The other day, when I changed a 100 CUC note in a bar, I was given change that I later discovered included a counterfeit 20 CUC bill. The paper was a different quality, and the watermark of Martí was missing, but otherwise it was a fairly good fake. Word on the street is that fake bills are being produced in Miami. Is it that Cubans on the island lack the technology or the gumption to counterfeit currency? Some people suggested passing the bill onto someone else, or perhaps going back to the bar and passing it off to them. It seemed like bad karma either way. What would Randy Cohen do? What would Jesus do? Or more appropriately, what would Che do?

It made me think that as long as everyone believed the piece of paper had value, it would keep circulating, and nobody would be the wiser. But once someone decided that the value the bill declared was an empty promise, the whole chain of obligations responsibilities would fall apart. The bank note would be just a piece of paper. The dreams and hopes that the bill could produce would vanish into the air, leaving the holder with the distinct feeling that they had been scammed. This is a sentiment not unheard of on the streets of Havana, especially among young people.

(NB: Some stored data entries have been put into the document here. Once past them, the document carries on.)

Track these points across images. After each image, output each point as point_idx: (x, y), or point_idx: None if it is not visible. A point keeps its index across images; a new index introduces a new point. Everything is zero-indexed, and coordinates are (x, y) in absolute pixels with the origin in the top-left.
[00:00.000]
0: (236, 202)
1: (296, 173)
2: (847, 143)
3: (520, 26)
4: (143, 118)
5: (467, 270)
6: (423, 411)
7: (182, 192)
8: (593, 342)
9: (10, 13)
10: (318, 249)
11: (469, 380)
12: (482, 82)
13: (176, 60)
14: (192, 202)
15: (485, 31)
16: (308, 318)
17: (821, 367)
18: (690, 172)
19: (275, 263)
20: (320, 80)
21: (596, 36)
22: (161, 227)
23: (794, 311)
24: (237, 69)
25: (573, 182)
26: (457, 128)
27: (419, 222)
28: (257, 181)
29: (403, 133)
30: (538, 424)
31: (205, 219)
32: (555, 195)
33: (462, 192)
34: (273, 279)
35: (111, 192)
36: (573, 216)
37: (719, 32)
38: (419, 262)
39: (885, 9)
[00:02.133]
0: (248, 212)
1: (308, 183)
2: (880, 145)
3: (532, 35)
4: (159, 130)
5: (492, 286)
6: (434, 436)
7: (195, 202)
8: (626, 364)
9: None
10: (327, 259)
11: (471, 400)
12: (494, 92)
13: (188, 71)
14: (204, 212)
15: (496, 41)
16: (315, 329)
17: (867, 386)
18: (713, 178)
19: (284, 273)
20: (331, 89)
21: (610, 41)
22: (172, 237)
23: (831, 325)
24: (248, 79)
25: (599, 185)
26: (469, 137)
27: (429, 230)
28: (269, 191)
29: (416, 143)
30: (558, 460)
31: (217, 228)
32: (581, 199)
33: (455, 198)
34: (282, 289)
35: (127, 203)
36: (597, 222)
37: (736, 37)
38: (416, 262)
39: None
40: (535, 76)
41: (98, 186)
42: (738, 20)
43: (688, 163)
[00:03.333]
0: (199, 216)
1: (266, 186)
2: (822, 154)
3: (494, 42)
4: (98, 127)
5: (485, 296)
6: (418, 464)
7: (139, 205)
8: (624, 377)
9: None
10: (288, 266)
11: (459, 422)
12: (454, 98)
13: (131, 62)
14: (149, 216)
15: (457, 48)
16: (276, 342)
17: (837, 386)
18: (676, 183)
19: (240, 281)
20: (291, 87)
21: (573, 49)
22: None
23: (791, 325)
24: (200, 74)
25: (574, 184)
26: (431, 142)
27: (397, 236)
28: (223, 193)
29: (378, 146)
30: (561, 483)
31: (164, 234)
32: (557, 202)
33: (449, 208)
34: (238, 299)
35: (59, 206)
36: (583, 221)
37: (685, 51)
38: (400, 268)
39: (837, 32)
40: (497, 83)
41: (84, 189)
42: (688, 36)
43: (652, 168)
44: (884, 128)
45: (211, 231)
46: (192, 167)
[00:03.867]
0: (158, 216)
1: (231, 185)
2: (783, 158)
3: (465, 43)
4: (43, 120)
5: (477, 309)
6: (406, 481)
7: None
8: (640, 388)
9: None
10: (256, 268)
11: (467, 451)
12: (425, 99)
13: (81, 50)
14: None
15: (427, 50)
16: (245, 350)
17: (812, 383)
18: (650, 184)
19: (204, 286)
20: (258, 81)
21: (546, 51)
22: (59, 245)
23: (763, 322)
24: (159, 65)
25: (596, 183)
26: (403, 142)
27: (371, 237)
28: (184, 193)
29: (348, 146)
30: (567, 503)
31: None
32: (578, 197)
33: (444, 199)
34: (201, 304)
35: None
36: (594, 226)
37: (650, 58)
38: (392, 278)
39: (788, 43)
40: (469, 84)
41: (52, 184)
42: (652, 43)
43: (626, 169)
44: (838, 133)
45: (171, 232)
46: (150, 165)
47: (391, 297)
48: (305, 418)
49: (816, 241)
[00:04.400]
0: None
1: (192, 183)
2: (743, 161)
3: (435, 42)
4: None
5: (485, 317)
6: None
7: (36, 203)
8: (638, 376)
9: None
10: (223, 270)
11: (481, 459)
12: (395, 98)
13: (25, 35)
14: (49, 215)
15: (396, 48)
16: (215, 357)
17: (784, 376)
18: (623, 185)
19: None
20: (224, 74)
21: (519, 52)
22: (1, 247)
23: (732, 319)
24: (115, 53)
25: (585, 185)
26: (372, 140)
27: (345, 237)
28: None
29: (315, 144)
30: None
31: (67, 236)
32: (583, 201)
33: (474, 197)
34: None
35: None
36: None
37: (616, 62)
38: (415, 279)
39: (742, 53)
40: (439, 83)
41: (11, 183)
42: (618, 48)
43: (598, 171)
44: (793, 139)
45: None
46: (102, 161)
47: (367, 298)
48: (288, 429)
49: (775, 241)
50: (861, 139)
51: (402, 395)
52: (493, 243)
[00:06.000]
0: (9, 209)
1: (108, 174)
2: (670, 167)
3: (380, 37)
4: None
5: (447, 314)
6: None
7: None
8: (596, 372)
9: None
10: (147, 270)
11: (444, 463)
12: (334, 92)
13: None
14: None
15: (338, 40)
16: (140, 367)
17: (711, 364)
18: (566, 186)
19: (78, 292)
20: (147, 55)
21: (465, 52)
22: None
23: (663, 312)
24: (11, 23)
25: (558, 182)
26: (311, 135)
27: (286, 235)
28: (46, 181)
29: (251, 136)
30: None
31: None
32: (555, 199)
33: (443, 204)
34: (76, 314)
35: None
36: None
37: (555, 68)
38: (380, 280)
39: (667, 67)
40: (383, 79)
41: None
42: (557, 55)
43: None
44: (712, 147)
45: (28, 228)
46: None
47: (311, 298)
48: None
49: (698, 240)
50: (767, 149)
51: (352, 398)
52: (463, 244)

I decided to keep the fake 20 CUC bill as a souvenir of all of the fake promises, the promises made by banks and politicians, the promises made by lawyers and doctors, the everyday promises we make to each other as well. This fake 20 CUC bill takes on a new value now as an objet d’art. This tattered piece of paper is a poem, a flag raised in honor of the false prophets and false profits of people chasing the fula and dreams on a humid and rainy day in Havana in late February.